→ **PROVIDED TEXT**
↓

The Judge accepted that the applicants had established that, when the impugned transfers were made, the terms of s 121(2) were satisfied. That is, at that time of both of those transfers, each of the bankrupt individuals was, or was about to become, insolvent. Accordingly, each of the bankrupt individual’s deemed main purpose in making the impugned transfers was the purpose prohibited by s 121(1)(b).

The Judge went on to reject that the daughter had acted in good faith and hence the transfer is not void against the trustee pursuant to section 121(4) of the Bankruptcy Act. The Judge opined that in all of the circumstances, at relevant times the daughter could reasonably have inferred that her parents were or were about to become insolvent.

Part VI - Division 4A - Sections 139A, 139D, 139DA and 139F

The Judge noted that there have been very few reported decisions dealing with the provisions of Part VI Division 4A of the Bankruptcy Act. [12] However, Griffin & Khatri v Milne & Anor [2009] FMCA 68 was cited as having similar facts insofar as a property owned by the bankrupt individual in his capacity as trustee for his then infant daughter. The subject property had been purchased using funds solely derived from the sale of another property owned by the bankrupt individual, with no contribution made by his daughter to the purchase of the subject property.

When considering whether or not to make a vesting order pursuant to sections 139D and 139DA, the court is required by section 139F of the Bankruptcy Act to take account of certain matters. That section provides as follows:

Section 139F – Court to take account of interest of other persons

(1) In considering whether or not to make under section 139D or 139DA a particular order relating to property in which the respondent entity has an estate, the Court shall take account of:

(a) the nature and extent of any estate that any other person or entity has in the property and any hardship that the order might cause that other person or entity; and

(b) the respondent entity’s current net worth and any hardship the order might cause the respondent entity’s creditors .

In the Milne case after considering the hardship that would be caused to the bankrupt individual’s daughter and her sibling, both of whom resided in the subject property, the court held that the hardship must be balanced with “the rights of the bankrupt’s creditors to share in the property that should rightfully form part of his estate” and determined that “the type of transaction in this case seems to be that which is targeted by s139DA”.

On those facts the court in Milne ordered that, pursuant to section 139DA (order relating to property of natural person), the property be vested in the trustee in bankruptcy.

↑

→ **DATA SECTION**
↓

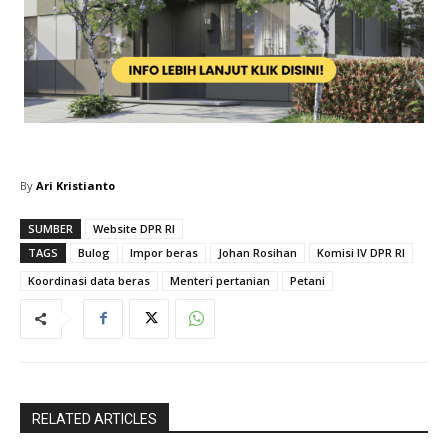
By
Ari Kristianto
SUMBER
Website DPR RI
TAGS
Bulog
Impor beras
Johan Rosihan
Komisi IV DPR RI
Koordinasi data beras
Menteri pertanian
Petani
RELATED ARTICLES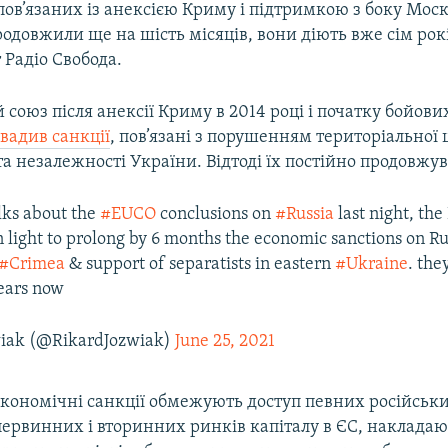
пов’язаних із анексією Криму і підтримкою з боку Мос
родовжили ще на шість місяців, вони діють вже сім рок
 Радіо Свобода.
союз після анексії Криму в 2014 році і початку бойови
вадив санкції
, пов’язані з порушенням територіальної ц
та незалежності України. Відтоді їх постійно продовжу
alks about the
#EUCO
conclusions on
#Russia
last night, the
n light to prolong by 6 months the economic sanctions on Ru
#Crimea
& support of separatists in eastern
#Ukraine
. the
years now
wiak (@RikardJozwiak)
June 25, 2021
кономічні санкції обмежують доступ певних російськи
первинних і вторинних ринків капіталу в ЄС, накладаю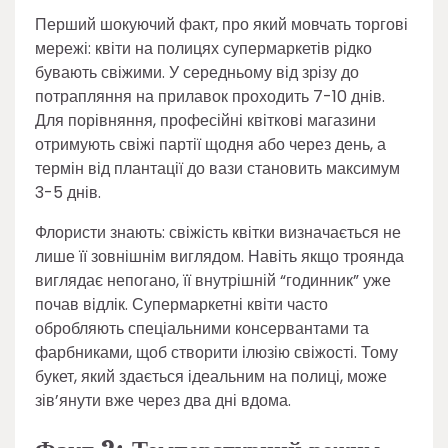
Перший шокуючий факт, про який мовчать торгові
мережі: квіти на полицях супермаркетів рідко
бувають свіжими. У середньому від зрізу до
потрапляння на прилавок проходить 7-10 днів.
Для порівняння, професійні квіткові магазини
отримують свіжі партії щодня або через день, а
термін від плантації до вази становить максимум
3-5 днів.
Флористи знають: свіжість квітки визначається не
лише її зовнішнім виглядом. Навіть якщо троянда
виглядає непогано, її внутрішній “годинник” уже
почав відлік. Супермаркетні квіти часто
обробляють спеціальними консервантами та
фарбниками, щоб створити ілюзію свіжості. Тому
букет, який здається ідеальним на полиці, може
зів’янути вже через два дні вдома.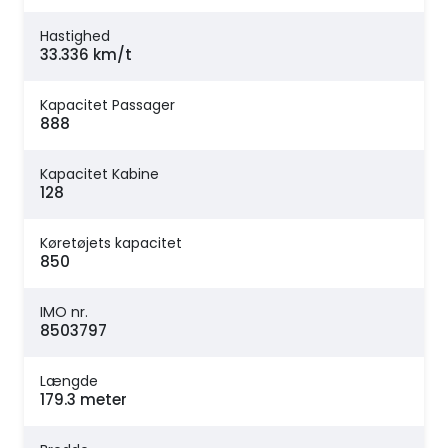
Hastighed
33.336 km/t
Kapacitet Passager
888
Kapacitet Kabine
128
Køretøjets kapacitet
850
IMO nr.
8503797
Længde
179.3 meter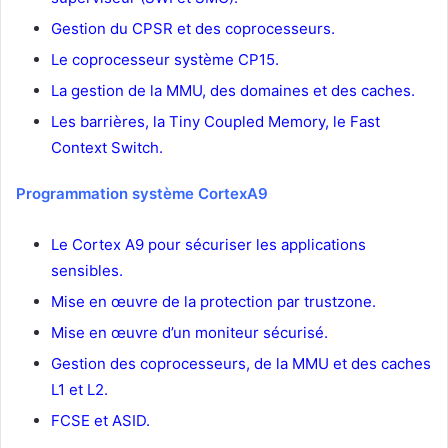
Gestion du CPSR et des coprocesseurs.
Le coprocesseur système CP15.
La gestion de la MMU, des domaines et des caches.
Les barrières, la Tiny Coupled Memory, le Fast
Context Switch.
Programmation système CortexA9
Le Cortex A9 pour sécuriser les applications
sensibles.
Mise en œuvre de la protection par trustzone.
Mise en œuvre d’un moniteur sécurisé.
Gestion des coprocesseurs, de la MMU et des caches
L1 et L2.
FCSE et ASID.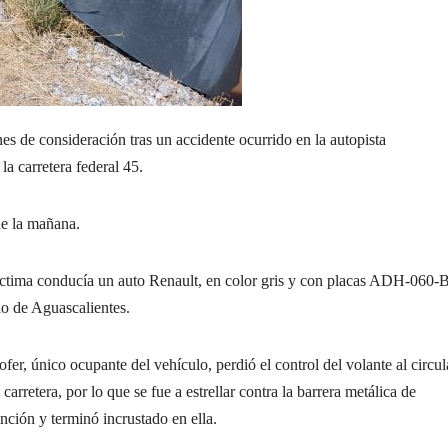
e consideración tras un accidente ocurrido en la autopista
la carretera federal 45.
de la mañana.
ctima conducía un auto Renault, en color gris y con placas ADH-060-B
o de Aguascalientes.
ofer, único ocupante del vehículo, perdió el control del volante al circul
 carretera, por lo que se fue a estrellar contra la barrera metálica de
nción y terminó incrustado en ella.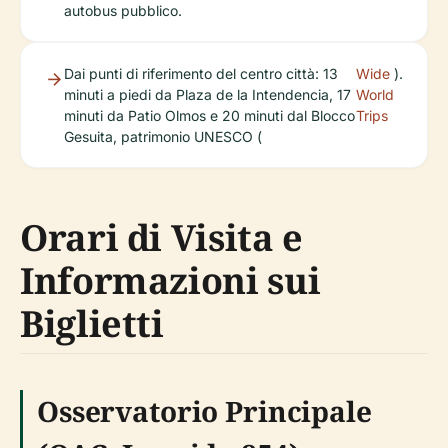
autobus pubblico.
Dai punti di riferimento del centro città: 13
Wide
).
minuti a piedi da Plaza de la Intendencia, 17
World
minuti da Patio Olmos e 20 minuti dal Blocco
Trips
Gesuita, patrimonio UNESCO (
Orari di Visita e
Informazioni sui
Biglietti
Osservatorio Principale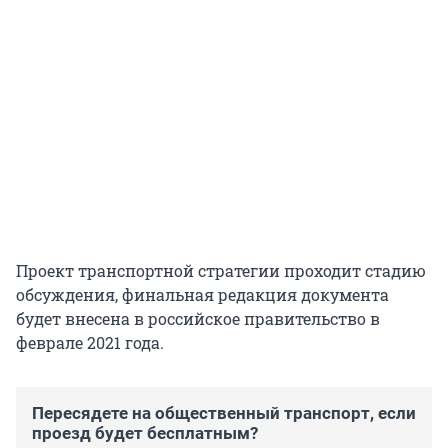
Проект транспортной стратегии проходит стадию
обсуждения, финальная редакция документа
будет внесена в российское правительство в
феврале 2021 года.
Пересядете на общественный транспорт, если
проезд будет бесплатным?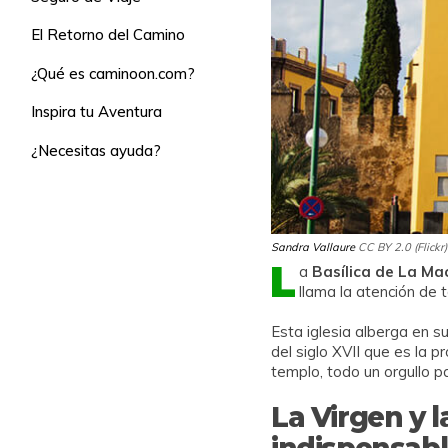
El Retorno del Camino
¿Qué es caminoon.com?
Inspira tu Aventura
¿Necesitas ayuda?
Sandra Vallaure
CC BY 2.0 (Flickr)
L
a
Basílica de La M
llama la atención de
Esta iglesia alberga en s
del siglo XVII que es la 
templo, todo un orgullo p
La Virgen y l
indispensabl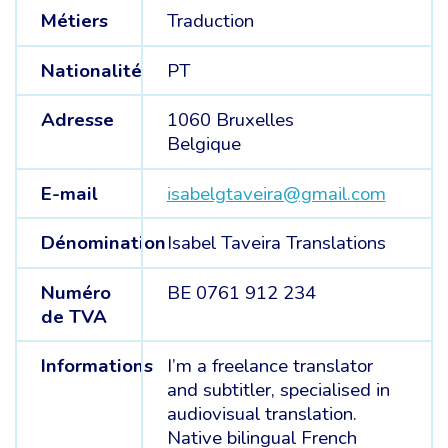
Métiers
Traduction
Nationalité
PT
Adresse
1060 Bruxelles
Belgique
E-mail
isabelgtaveira@gmail.com
Dénomination
Isabel Taveira Translations
Numéro
BE 0761 912 234
de TVA
Informations
I’m a freelance translator
and subtitler, specialised in
audiovisual translation.
Native bilingual French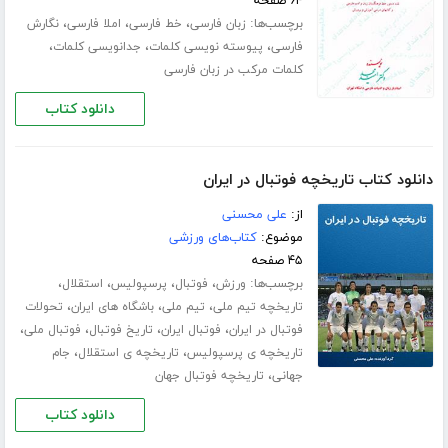
۶۴ صفحه
برچسب‌ها:
،
،
،
زبان فارسی
خط فارسی
املا فارسی
نگارش
،
،
،
فارسی
پیوسته نویسی کلمات
جدانویسی کلمات
کلمات مرکب در زبان فارسی
دانلود کتاب
دانلود کتاب تاریخچه فوتبال در ایران
از:
علی محسنی
موضوع:
کتاب‌های ورزشی
۴۵ صفحه
برچسب‌ها:
،
،
،
،
ورزش
فوتبال
پرسپولیس
استقلال
،
،
،
تاریخچه تیم ملی
تیم ملی
باشگاه های ایران
تحولات
،
،
،
،
فوتبال در ایران
فوتبال ایران
تاریخ فوتبال
فوتبال ملی
،
،
تاریخچه ی پرسپولیس
تاریخچه ی استقلال
جام
،
جهانی
تاریخچه فوتبال جهان
دانلود کتاب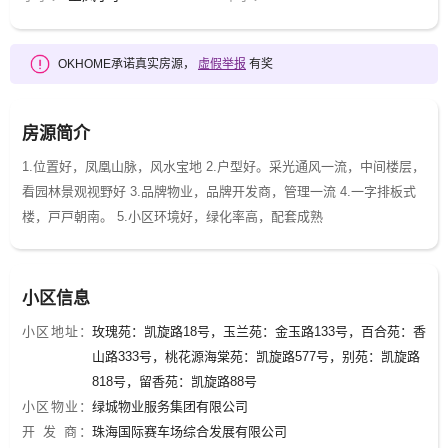
OKHOME承诺真实房源，
虚假举报
有奖
房源简介
1.位置好，凤凰山脉，风水宝地 2.户型好。采光通风一流，中间楼层，
看园林景观视野好 3.品牌物业，品牌开发商，管理一流 4.一字排板式
楼，戸戸朝南。 5.小区环境好，绿化率高，配套成熟
小区信息
小区地址：
玫瑰苑：凯旋路18号，玉兰苑：金玉路133号，百合苑：香
山路333号，桃花源海棠苑：凯旋路577号，别苑：凯旋路
818号，留香苑：凯旋路88号
小区物业：
绿城物业服务集团有限公司
开 发 商：
珠海国际赛车场综合发展有限公司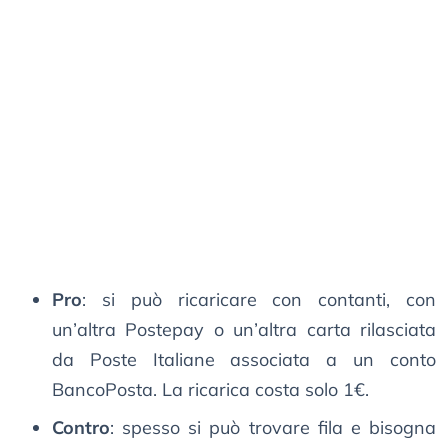
Pro
: si può ricaricare con contanti, con
un’altra Postepay o un’altra carta rilasciata
da Poste Italiane associata a un conto
BancoPosta. La ricarica costa solo 1€.
Contro
: spesso si può trovare fila e bisogna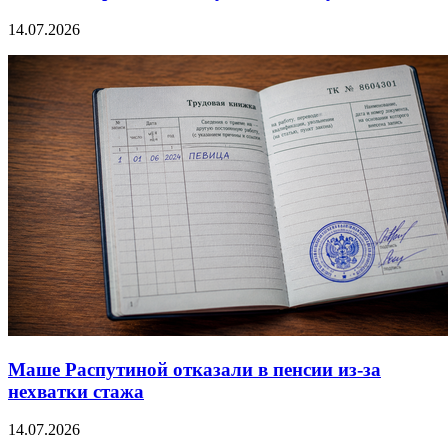
14.07.2026
Маше Распутиной отказали в пенсии из-за
нехватки стажа
14.07.2026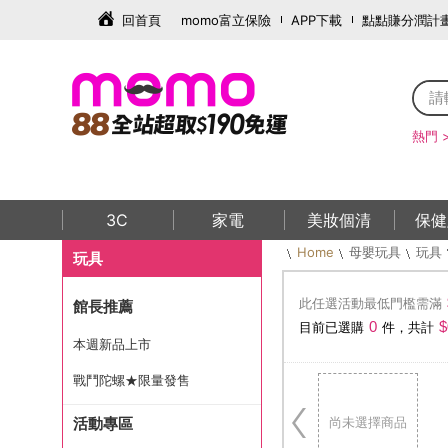
回首頁
momo富立保險
APP下載
點點賺分潤計
熱門 
3C
家電
美妝個清
保健
Home
母嬰玩具
玩具
玩具
此任選活動最低門檻需滿
館長推薦
0
$
目前已選購
件，共計
本週新品上市
戰鬥陀螺★限量發售
活動專區
尚未選擇商品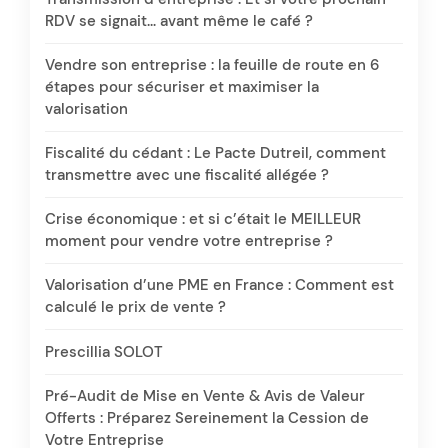
RDV se signait… avant même le café ?
Vendre son entreprise : la feuille de route en 6
étapes pour sécuriser et maximiser la
valorisation
Fiscalité du cédant : Le Pacte Dutreil, comment
transmettre avec une fiscalité allégée ?
Crise économique : et si c’était le MEILLEUR
moment pour vendre votre entreprise ?
Valorisation d’une PME en France : Comment est
calculé le prix de vente ?
Prescillia SOLOT
Pré-Audit de Mise en Vente & Avis de Valeur
Offerts : Préparez Sereinement la Cession de
Votre Entreprise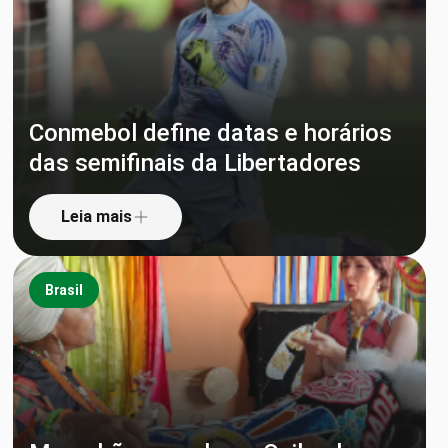
Conmebol define datas e horários
das semifinais da Libertadores
Leia mais
Brasil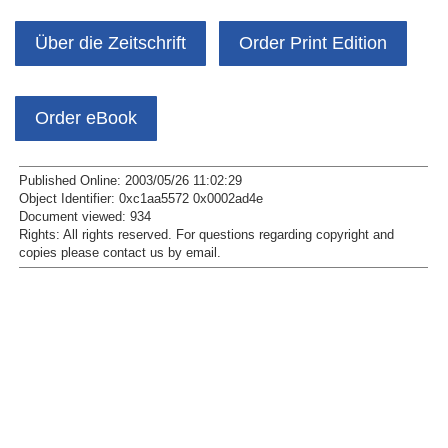
Über die Zeitschrift
Order Print Edition
Order eBook
Published Online: 2003/05/26 11:02:29
Object Identifier: 0xc1aa5572 0x0002ad4e
Document viewed:
934
Rights:
All rights reserved.
For questions regarding copyright and
copies please contact us by
email
.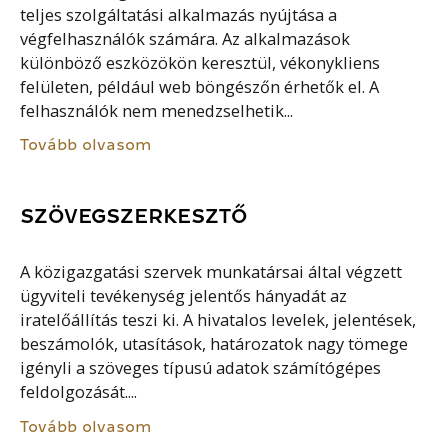
teljes szolgáltatási alkalmazás nyújtása a
végfelhasználók számára. Az alkalmazások
különböző eszközökön keresztül, vékonykliens
felületen, például web böngészőn érhetők el. A
felhasználók nem menedzselhetik...
Tovább olvasom
SZÖVEGSZERKESZTŐ
A közigazgatási szervek munkatársai által végzett
ügyviteli tevékenység jelentős hányadát az
iratelőállítás teszi ki. A hivatalos levelek, jelentések,
beszámolók, utasítások, határozatok nagy tömege
igényli a szöveges típusú adatok számítógépes
feldolgozását....
Tovább olvasom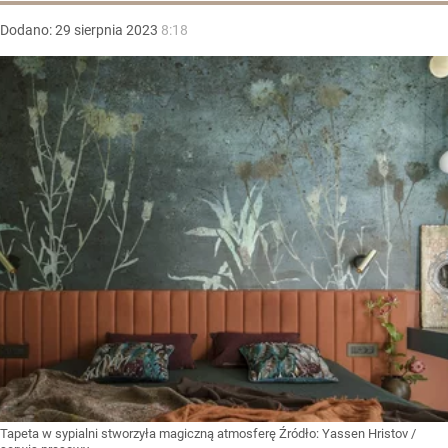
Dodano:
29
sierpnia
2023
8:18
Tapeta w sypialni stworzyła magiczną atmosferę
Źródło:
Yassen Hristov /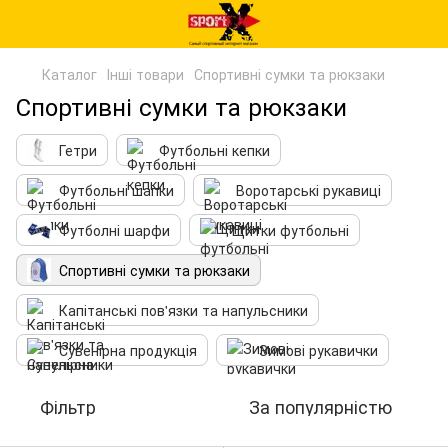
Каталог
Інші товари
Спортивні сумки та рюкзаки
Спортивні сумки та рюкзаки
Гетри
Футбольні кепки
Футбольні шапки
Воротарські рукавиці
Футболні шарфи
Щитки футбольні
Спортивні сумки та рюкзаки
Капітанські пов'язки та напульсники
Сувенірна продукція
Зимові рукавички
Фільтр
За популярністю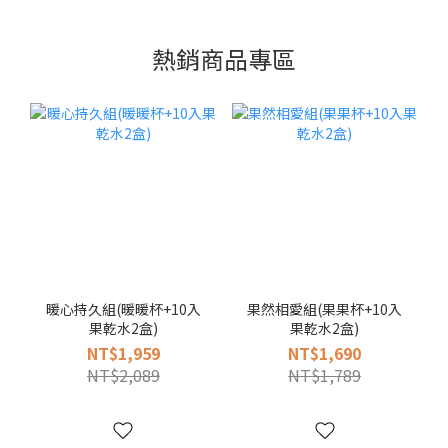
熱銷商品專區
暖心持久組(暖暖杯+10入
果然相愛組(果果杯+10入
果乾水2盒)
果乾水2盒)
NT$1,959
NT$1,690
NT$2,089
NT$1,789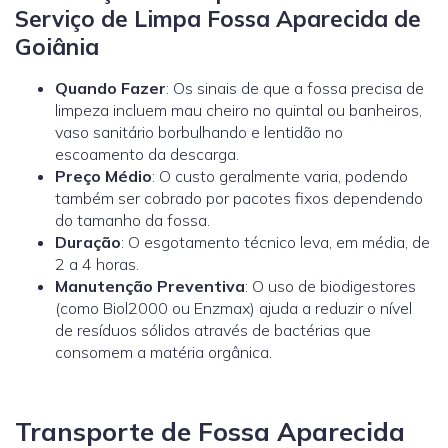
Serviço de Limpa Fossa Aparecida de
Goiânia
Quando Fazer
: Os sinais de que a fossa precisa de
limpeza incluem mau cheiro no quintal ou banheiros,
vaso sanitário borbulhando e lentidão no
escoamento da descarga.
Preço Médio
: O custo geralmente varia, podendo
também ser cobrado por pacotes fixos dependendo
do tamanho da fossa.
Duração
: O esgotamento técnico leva, em média, de
2 a 4 horas.
Manutenção Preventiva
: O uso de biodigestores
(como
Biol2000
ou
Enzmax
) ajuda a reduzir o nível
de resíduos sólidos através de bactérias que
consomem a matéria orgânica.
Transporte de Fossa Aparecida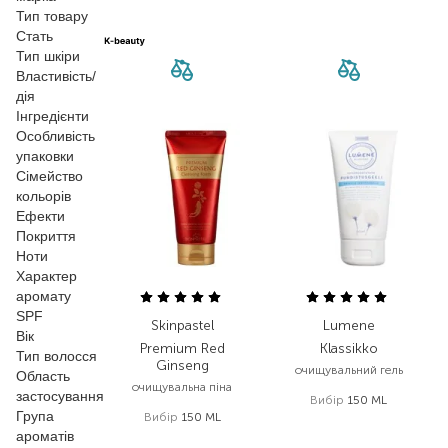
Тип товару
Стать
Тип шкіри
Властивість/
дія
Інгредієнти
Особливість
упаковки
Сімейство
кольорів
Ефекти
Покриття
Ноти
Характер
аромату
SPF
Skinpastel
Lumene
Вік
Premium Red
Klassikko
Тип волосся
Ginseng
очищувальний гель
Область
очищувальна піна
застосування
Вибір
150 ML
Група
Вибір
150 ML
359,00
₴
ароматів
444,00
₴
269,30
₴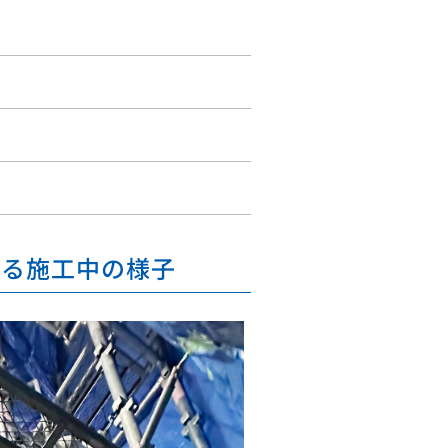
よる施工中の様子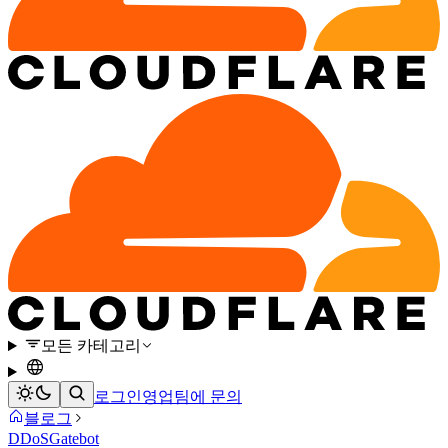
모든 카테고리
로그인
영업팀에 문의
블로그
DDoS
Gatebot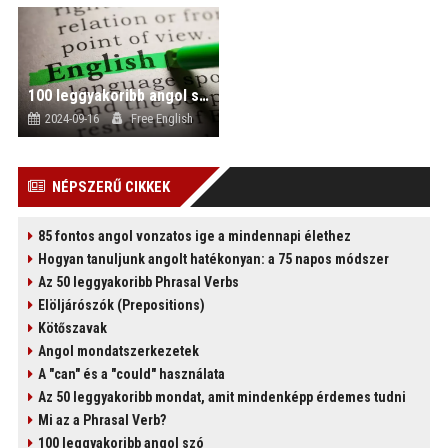
100 leggyakoribb angol szó
)
2024-09-16
Free English
NÉPSZERŰ CIKKEK
85 fontos angol vonzatos ige a mindennapi élethez
Hogyan tanuljunk angolt hatékonyan: a 75 napos módszer
Az 50 leggyakoribb Phrasal Verbs
Elöljárószók (Prepositions)
Kötőszavak
Angol mondatszerkezetek
A "can" és a "could" használata
Az 50 leggyakoribb mondat, amit mindenképp érdemes tudni
Mi az a Phrasal Verb?
100 leggyakoribb angol szó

↑

→ **WHAT TO DO**
1. List each section of the Bankruptcy Act that the bankruptcy text mentions, giving each section number once and leaving out subsections and paragraphs.
2. Resume the text on the bankruptcy judgment, starting after its last sentence.
The rows come from a separate source and are unrelated to the bankruptcy text.

→ **SOLVED PROBLEMS**
1. 121, 139A, 139D, 139DA, 139F

2.
Applying the reasoning in Milne to the instant facts the Judge stated that to satisfy s 139DA and have an order made that the property vest in the applicants, they must first establish that:

(a) the daughter acquired her interest in the Pakenham Property during the examinable period as set out in s 139CA as a result of direct or indirect financial contributions made by the bankrupt individuals;

(b) The bankrupt individuals used or derived a direct or indirect benefit from the Pakenham Property during the examinable period; and

(c) the daughter still had the estate in the Pakenham Property.

After considering the evidence in this matter the Judge found that each of the elements in s139DA was satisfied.

The Judge held that the fact that the daughter and her sibling would need to find an alternative place to live did not outweigh the rights of the bankrupt individuals’ creditors to share in the property that should rightfully form part of the bankrupt individuals’ estate.


The court declared that the transfers were void pursuant to ss120 and 121 and the daughter’s estate in fee simple in the Pakenham Property vested in the applicants pursuant to sections and 139DA and 139D(2)(a) of the Bankruptcy Act. Orders were made to effect the change of registration.

Scott (Trustee), in the matter of Stolyar (Bankrupt) v Stolyar [2022] FCA 691


The applicant, Andrew Scott, is the trustee in the bankrupt estates of Ian Stolyar and Beth Nguyen (also known as Beth Stolyar). They married on 24 December 2001. Ian and Beth became bankrupt on 29 September 2016. The commencement of their bankruptcies was 3 October 2014. The first respondent, Faina Stolyar (Faina) is Ian’s mother. The second respondent, Fanchel Pty Ltd (Fanchel), is a company of which Faina is the sole director and shareholder.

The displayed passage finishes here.